Gegenwärtig gibt es keine Anzeichen dafür, dass der Hotelboom in naher Zukunft nachlassen wird. So plant die Hilton-Gruppe ein weiteres Luxushotel und auch Capella Hotels and Resorts will ein Hotel eröffnen. 2026 folgt dann das geplante Haus von Imperial Hotel. Mittlerweile wurde auch der ehemalige Hauptsitz von Nintendo zu einem Hotel umgebaut.

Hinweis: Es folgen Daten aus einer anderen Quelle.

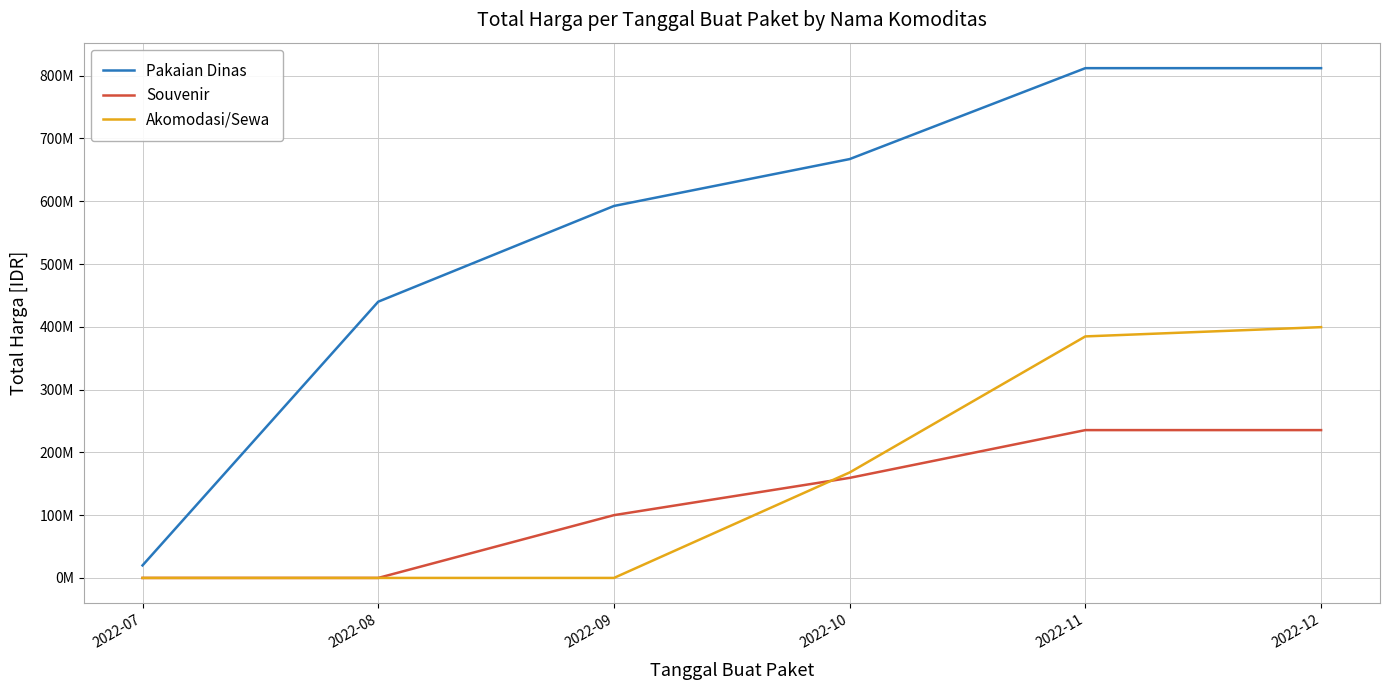

Count the Pakaian Dinas values in the range 440025000 to 812020000.

5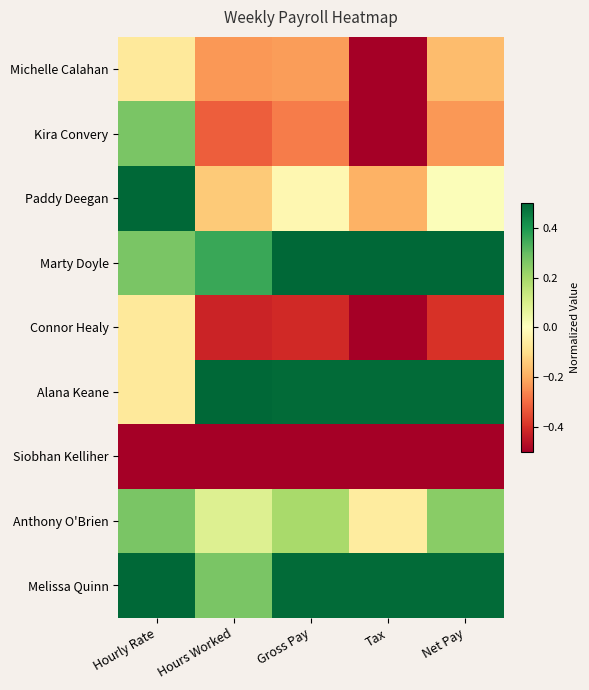

Reading left to right, list all the values displayed in this chart.

Michelle Calahan: Hourly Rate=-0.1	Hours Worked=-0.2	Gross Pay=-0.2	Tax=-0.5	Net Pay=-0.2
Kira Convery: Hourly Rate=0.3	Hours Worked=-0.3	Gross Pay=-0.3	Tax=-0.5	Net Pay=-0.2
Paddy Deegan: Hourly Rate=0.5	Hours Worked=-0.1	Gross Pay=-0.0	Tax=-0.2	Net Pay=0.0
Marty Doyle: Hourly Rate=0.3	Hours Worked=0.4	Gross Pay=0.5	Tax=0.5	Net Pay=0.5
Connor Healy: Hourly Rate=-0.1	Hours Worked=-0.4	Gross Pay=-0.4	Tax=-0.5	Net Pay=-0.4
Alana Keane: Hourly Rate=-0.1	Hours Worked=0.5	Gross Pay=0.5	Tax=0.5	Net Pay=0.5
Siobhan Kelliher: Hourly Rate=-0.5	Hours Worked=-0.5	Gross Pay=-0.5	Tax=-0.5	Net Pay=-0.5
Anthony O'Brien: Hourly Rate=0.3	Hours Worked=0.1	Gross Pay=0.2	Tax=-0.1	Net Pay=0.2
Melissa Quinn: Hourly Rate=0.5	Hours Worked=0.3	Gross Pay=0.5	Tax=0.5	Net Pay=0.5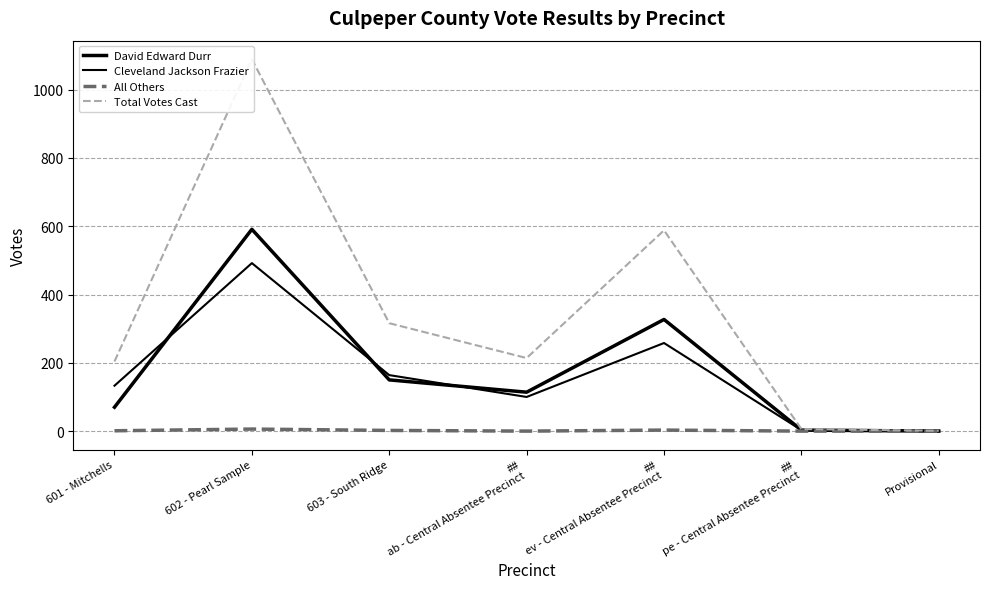

What is the greatest value displayed?

1089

Immer mehr Hotels in Okinawa mit großem Kultur- und Freizeitangebot

Aber nicht nur Japans Kulturhauptstadt Kyoto erlebt einen derartigen Boom, auch in Okinawa sprießen Hotels geradezu aus dem Boden. Zwar hat die Hotelbranche auch in dieser Präfektur durch die Pandemie gelitten, denn die Zahl der Touristen sank auf etwa 3 Millionen in den Geschäftsjahren 2020 und 2021. Allerdings geht die Branche davon aus, dass sich die Zahl in diesem Geschäftsjahr wieder auf etwa 6,1 Millionen Touristen erholen wird.

Okinawa hat jedoch ein Problem, da die Zahlen zwischen Herbst und Frühjahr immer um etwa 30 Prozent gegenüber der Hochsaison im Sommer zurückgehen. Dennoch entstehen auch dort immer mehr Hotels, die ebenso versuchen, das ganze Jahr über Gäste anzulocken.

Ein Beispiel ist das „Hoshinoya Okinawa Hotel“, das eine Vielzahl an Kultur- und Freizeitaktivitäten anbietet, um das ganze Jahr über attraktiv für Touristen zu sein – ein Trend, der sich auch in anderen Regionen des Landes allmählich durchsetzt.